There is some agreement in Atlantic Canada among artists and curators about Gallant's importance. These claims are made concrete in this book's beautiful colour reproductions, bilingual texts, expensive binding, and thoughtful, poetic writing. It includes articles, poems and pensees by Terry Graff, Helene Harbec, Serge Morin, Gerald Leblanc, Romeo Savoie, Charles Guilbert, Nancy Morin, Elaine Amyot, and Nancy King-Schofield. Yvon Gallant Based on a True Story is like a tribute album in which the artist's paintings are sung. If Hermenegilde Chaisson is the undisputed intellectual and moral leader of the world of Acadian visual art, this book makes a case that Gallant is surely Acadia's foremost living painter, and perhaps the most significant visual artist to grace Acadia's long, embattled and tragic history.

But can we believe any glossy tribute to a contemporary artist? The art world has become so narrowly political that one may question the validity of a consensus which produces such a tribute. Why will Canada grant an artist the nod of such a beautiful book if it chooses not to grant the same artist a decent living from his art? Is it fair to bring such a debate into the discussion of art publishing? This book retails for $39.95--a fair price--but I bet a savvy art collector could get an original Gallant drawing from the artist for only a little more. Whether or not that assertion is literally true, it is fair to ask why it easier for Yvon Gallant to be honoured with a book as a great Acadian painter than it is for he and his Acadian colleagues to make a living from their art.

Acadia is a myth which exists most vividly in the work and language of its artists. However much I respect the writers involved in this project, I bristle at the parts of this book which seem to support an irrational, romantic, or nationalistic conception of Gallant's art. The rhetoric of nationalism is always an appeal to intuitive feelings and against reason. Nationalism is an unreasonable idea, so it can't easily be defended by rational argument. The wonder of Acadia is that it is not a nation. Because much good art is intuitively made, it is easy prey for appropriation in support of nationalist and irrationalist arguments, which falsely mirror the sidelong logic of artistic creation. It is dangerous for artists, whether Acadian or not, to allow their work to be seen to support nationalisms of any sort, however petty. Even cultural nationalism, which we liberals are all too eager to support in the case of losing causes, is a curse. I must object to critical efforts which make an Acadian cultural nationalist allegory out of Gallant's art, just as I must reject regionalisms of all sorts which seem make of local art an ethnic cult.

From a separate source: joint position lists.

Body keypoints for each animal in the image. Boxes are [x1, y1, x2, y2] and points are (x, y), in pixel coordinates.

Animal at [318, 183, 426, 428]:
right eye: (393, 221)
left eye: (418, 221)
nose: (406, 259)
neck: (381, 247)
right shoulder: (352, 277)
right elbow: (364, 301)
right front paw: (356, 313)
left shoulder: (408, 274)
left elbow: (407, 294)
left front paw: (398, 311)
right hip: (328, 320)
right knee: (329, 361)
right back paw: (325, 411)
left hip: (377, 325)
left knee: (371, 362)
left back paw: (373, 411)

There are ways to regard Gallant's art which needn't arouse in the critical viewer a false dichotomy between local versus internationalist art which animates many of this book's arguments. Gallant makes sophisticated paintings which should not be seen as a mere post-modern play on the margins, but as an important expression of a world-wide cultural condition in which there are only margins.

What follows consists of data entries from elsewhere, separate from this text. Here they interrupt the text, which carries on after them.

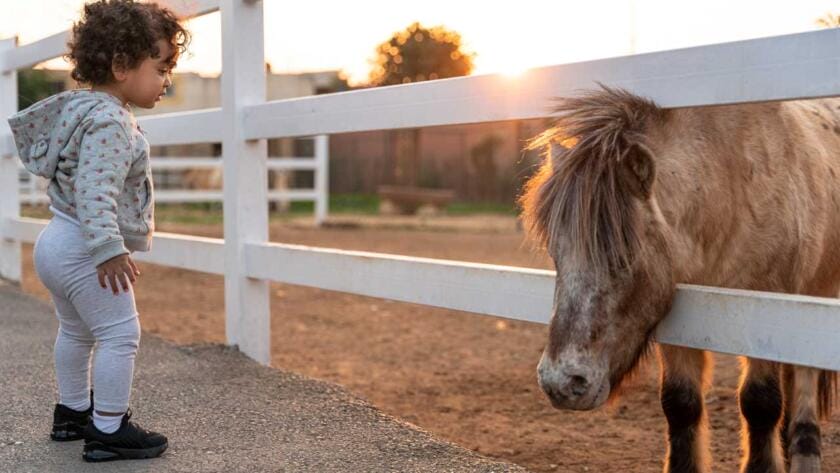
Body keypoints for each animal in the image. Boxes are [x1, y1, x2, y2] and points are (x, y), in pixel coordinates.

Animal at [520, 85, 840, 472]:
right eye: (556, 253)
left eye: (625, 257)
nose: (562, 383)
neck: (733, 189)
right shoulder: (680, 318)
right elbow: (680, 404)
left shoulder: (766, 310)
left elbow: (760, 403)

Gallant's paintings are as reminiscent of Matisse as they are of Maritime folk art--this is pointed out by several of this anthology's writers. He is technically audacious, for example when he leaves some areas of paint delineated by black lines while others float free, almost daring a viewer to outline them as well. The black lines around forms also dare a viewer to call them crude and elegant. Gallant obviously wants a painting to work structurally, and that ambition is hardly typical of postmodern painters. Such content as a cat with a thermometer up its ass, a flasher, and banal everyday occurrences may be also be better positioned better within a traditionally modernist register of the depiction of everyday life than within a postmodern paradigm which would have the local artist fill the work with tribal markers. My point is that the positioning of Gallant's work as regional or marginal by many of the writers of this book has less to do with any necessity the work may insist upon than these writers would think.

Perhaps the big exhibition at the Confederation Centre and a sumptuous book created from it is a turning point in Gallant's career, the last time that his art is addressed as marginal, regionalist activity before it is given attention simply as significant art made in and for contemporary life.